Le Siteinfo :Votre dernier roman, Au Détroit d’Averroès, réhabilite le philosophe arabo-musulman, controversé en son temps. Quelle est, selon vous, l’actualité d’Ibn Rochd, aujourd’hui ?

DK :Je tiens à préciser que ceci n’est pas un roman faisant l’apologie de ce grand penseur, objet de tant de controverses. Je l’ai écrit pour essayer de saisir cette faille béante qui nous en sépare. La particularité d’Ibn Rochd est qu’il a été banni à la fin de sa vie (fin du XII° siècle), oublié dans les contrées musulmanes pendant trop longtemps, longtemps perçu comme le grand commentateur d’Aristote par l’Occident, et, une fois redécouvert en arabe, à partir de la Nahda, perçu comme un « étranger ». Il ne s’agit pas de rééditer ses travaux. Plusieurs penseurs ont déjà essayé de le faire. Il est important de rappeler l’éthique de distinction qu’il a établie entre la voie religieuse et la voie rationnelle, qui ne s’opposent pas mais se complètent, invitant les hommes à s’élever, à prendre en charge leur destin sur terre, sans en référer à la providence. Mais il est encore plus important de le dépasser, parce qu’en tant que philosophe médiéval, il ne voulait pas trop déranger dans leurs convictions les masses et s’en tenait à l’élite, comme récipiendaire de la pensée rationnelle. Aujourd’hui, il devient nécessaire de libérer les gens de l’emprise du dogme tel que fabriqué par les politiques qui se revendiquent du religieux et les fuqahas qui servent de support à la théologisation de la société.

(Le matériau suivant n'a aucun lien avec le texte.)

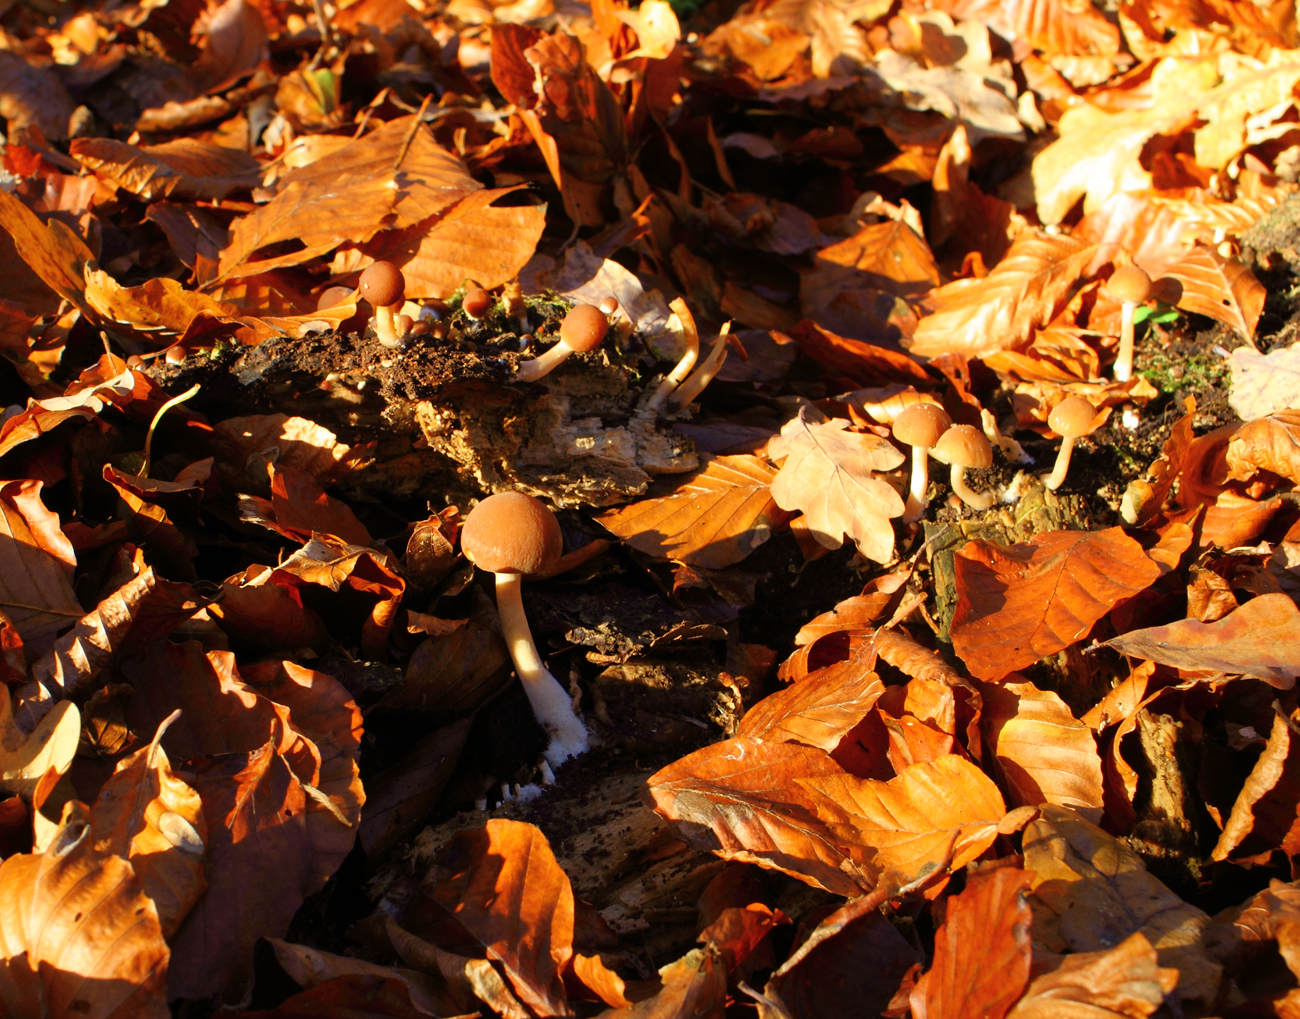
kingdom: Fungi
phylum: Basidiomycota
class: Agaricomycetes
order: Agaricales
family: Psathyrellaceae
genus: Psathyrella
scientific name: Psathyrella piluliformis
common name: lysstokket mørkhat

Le Siteinfo : Le protagoniste du roman, Adib, est professeur de philosophie à Casablanca et chroniqueur radio. Il se heurte souvent à des murs d’incompréhension ou à des résistances. Comment analysez-vous, de façon plus générale, les apports respectifs des médias et de l’enseignement, aujourd’hui, au Maroc ? Qu’en est-il de l’enseignement de la philosophie, en particulier ?

DK : Adib est un personnage romantique, un enseignant de philosophie et un chroniqueur radio, amoureux des anciens textes, fidèle à son mentor Hassan, épris d’Ibn Rochd, autrefois banni de l’enseignement de la philosophie dans le Maroc des années 80, pour athéisme. Adib tente de réhabiliter le legs de Hassan à la radio, en classe, mais sa voix demeure parfois inaudible, quand elle n’est pas tue. Ceci est une métaphore. Elle en dit long, j’espère, sur cette vacance de la pensée critique, rationnelle, non soumise au devoir de croyance ou de conformisme, autant dans les médias que dans les écoles. Mais il ne faut pas prendre un énoncé de fiction pour une vérité générale. Par ailleurs, elle nous renseigne sur l’état de convalescence, et donc de fragilité, de l’enseignement de la philosophie, après une longue traversée de désert.

Le Siteinfo : Vous opposez, lors d’un dialogue entre Adib et un personnage appelé Hammad que vous présentez comme un « imam soft », les rituels religieux soudant une communauté au sens de l’éthique nous rattachant à l’humanité. Comment se traduit, pour l’intellectuel que vous êtes, cette carence d’éthique au quotidien ?

DK : La religion n’est qu’un format prédéfini par des hommes pour encadrer la foi d’une communauté. Aujourd’hui, avec la marchandisation du monde et le fétichisme qui va avec, elle est réduite à ses signes extérieurs et ses rituels apparents. Le sens de la justice, de la dignité, du partage, de l’honnêteté, toutes ces valeurs, Ibn rochd déjà dans son temps a bien décrit, dans son livre sur la politique, comment elles se perdent quand le pouvoir politique est corrompu et la société soumise à la loi des fuqahas, à l’esprit obtus.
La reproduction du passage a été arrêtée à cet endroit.